- _YOUR OBJECTIVE_:
What you return should be the lines of the data containing "item", each in full.

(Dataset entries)
━━━

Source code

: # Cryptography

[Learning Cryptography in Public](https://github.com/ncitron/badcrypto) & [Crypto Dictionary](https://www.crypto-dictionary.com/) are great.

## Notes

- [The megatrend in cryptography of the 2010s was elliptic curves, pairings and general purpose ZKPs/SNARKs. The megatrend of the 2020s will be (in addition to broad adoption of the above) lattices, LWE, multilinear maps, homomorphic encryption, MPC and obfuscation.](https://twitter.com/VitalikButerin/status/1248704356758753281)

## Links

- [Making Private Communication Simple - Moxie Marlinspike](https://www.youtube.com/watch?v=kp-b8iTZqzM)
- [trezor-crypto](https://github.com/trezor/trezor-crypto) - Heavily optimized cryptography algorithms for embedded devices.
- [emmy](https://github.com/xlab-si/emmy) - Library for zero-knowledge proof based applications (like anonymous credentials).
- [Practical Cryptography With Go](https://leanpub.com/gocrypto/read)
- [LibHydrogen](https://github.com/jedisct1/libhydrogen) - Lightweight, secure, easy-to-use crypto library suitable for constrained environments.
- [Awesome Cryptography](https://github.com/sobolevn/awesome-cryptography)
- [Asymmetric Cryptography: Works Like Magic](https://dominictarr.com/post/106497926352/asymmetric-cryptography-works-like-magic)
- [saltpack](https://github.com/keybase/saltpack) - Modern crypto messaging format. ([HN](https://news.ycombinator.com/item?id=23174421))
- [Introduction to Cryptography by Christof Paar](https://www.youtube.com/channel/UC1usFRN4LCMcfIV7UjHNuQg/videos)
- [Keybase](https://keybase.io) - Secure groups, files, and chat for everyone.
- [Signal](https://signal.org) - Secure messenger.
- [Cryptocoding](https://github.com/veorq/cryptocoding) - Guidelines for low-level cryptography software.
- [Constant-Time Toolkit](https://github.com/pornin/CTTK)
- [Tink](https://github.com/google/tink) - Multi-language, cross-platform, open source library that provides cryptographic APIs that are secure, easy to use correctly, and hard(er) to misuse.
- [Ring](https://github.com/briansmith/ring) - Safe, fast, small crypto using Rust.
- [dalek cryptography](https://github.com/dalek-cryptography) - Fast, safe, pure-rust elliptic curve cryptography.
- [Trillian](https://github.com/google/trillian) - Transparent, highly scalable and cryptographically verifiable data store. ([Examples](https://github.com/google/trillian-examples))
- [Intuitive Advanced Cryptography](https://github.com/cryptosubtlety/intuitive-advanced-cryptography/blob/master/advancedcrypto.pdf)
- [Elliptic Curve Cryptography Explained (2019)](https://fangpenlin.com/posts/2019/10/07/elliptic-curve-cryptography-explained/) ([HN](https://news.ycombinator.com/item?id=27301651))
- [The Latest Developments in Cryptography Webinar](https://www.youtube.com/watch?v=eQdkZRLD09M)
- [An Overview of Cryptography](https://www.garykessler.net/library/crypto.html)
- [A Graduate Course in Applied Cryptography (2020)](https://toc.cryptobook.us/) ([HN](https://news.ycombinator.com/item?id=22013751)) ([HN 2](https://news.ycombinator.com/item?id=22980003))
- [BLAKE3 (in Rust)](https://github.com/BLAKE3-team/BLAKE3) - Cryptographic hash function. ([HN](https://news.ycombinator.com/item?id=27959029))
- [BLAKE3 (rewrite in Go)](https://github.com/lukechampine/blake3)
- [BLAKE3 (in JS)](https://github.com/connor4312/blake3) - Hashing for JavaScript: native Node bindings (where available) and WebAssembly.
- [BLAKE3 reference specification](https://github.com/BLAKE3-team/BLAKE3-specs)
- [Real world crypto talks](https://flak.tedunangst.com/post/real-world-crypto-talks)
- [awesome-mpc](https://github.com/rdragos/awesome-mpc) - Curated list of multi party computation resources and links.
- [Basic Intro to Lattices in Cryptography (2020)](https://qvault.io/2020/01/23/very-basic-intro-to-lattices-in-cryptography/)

━━━

- _TASK RESULT_:
- [saltpack](https://github.com/keybase/saltpack) - Modern crypto messaging format. ([HN](https://news.ycombinator.com/item?id=23174421))
- [Elliptic Curve Cryptography Explained (2019)](https://fangpenlin.com/posts/2019/10/07/elliptic-curve-cryptography-explained/) ([HN](https://news.ycombinator.com/item?id=27301651))
- [A Graduate Course in Applied Cryptography (2020)](https://toc.cryptobook.us/) ([HN](https://news.ycombinator.com/item?id=22013751)) ([HN 2](https://news.ycombinator.com/item?id=22980003))
- [BLAKE3 (in Rust)](https://github.com/BLAKE3-team/BLAKE3) - Cryptographic hash function. ([HN](https://news.ycombinator.com/item?id=27959029))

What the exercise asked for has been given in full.